* [Job item]: Lines from the listing that hold the string "тени" are what you should return.

── Data

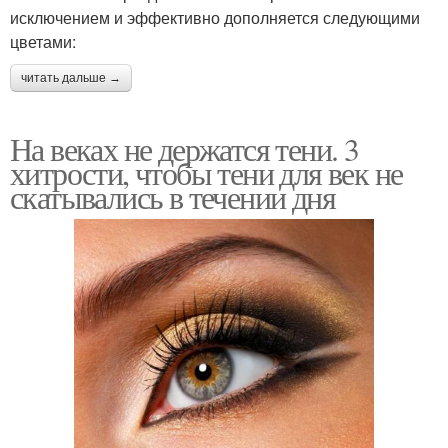
исключением и эффективно дополняется следующими
цветами:
читать дальше →
На веках не держатся тени. 3
хитрости, чтобы тени для век не
скатывались в течении дня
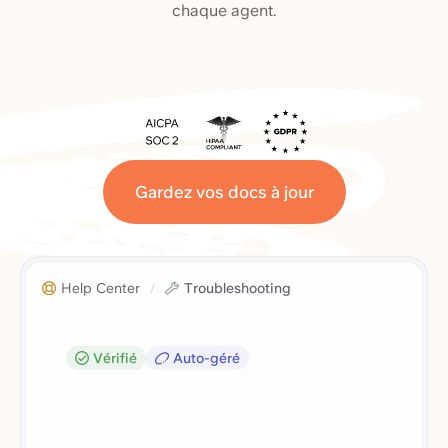
chaque agent.
Gardez vos docs à jour
Help Center
/
Troubleshooting
Vérifié
Auto-géré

────

* [Your solution]:
На веках не держатся тени. 3
хитрости, чтобы тени для век не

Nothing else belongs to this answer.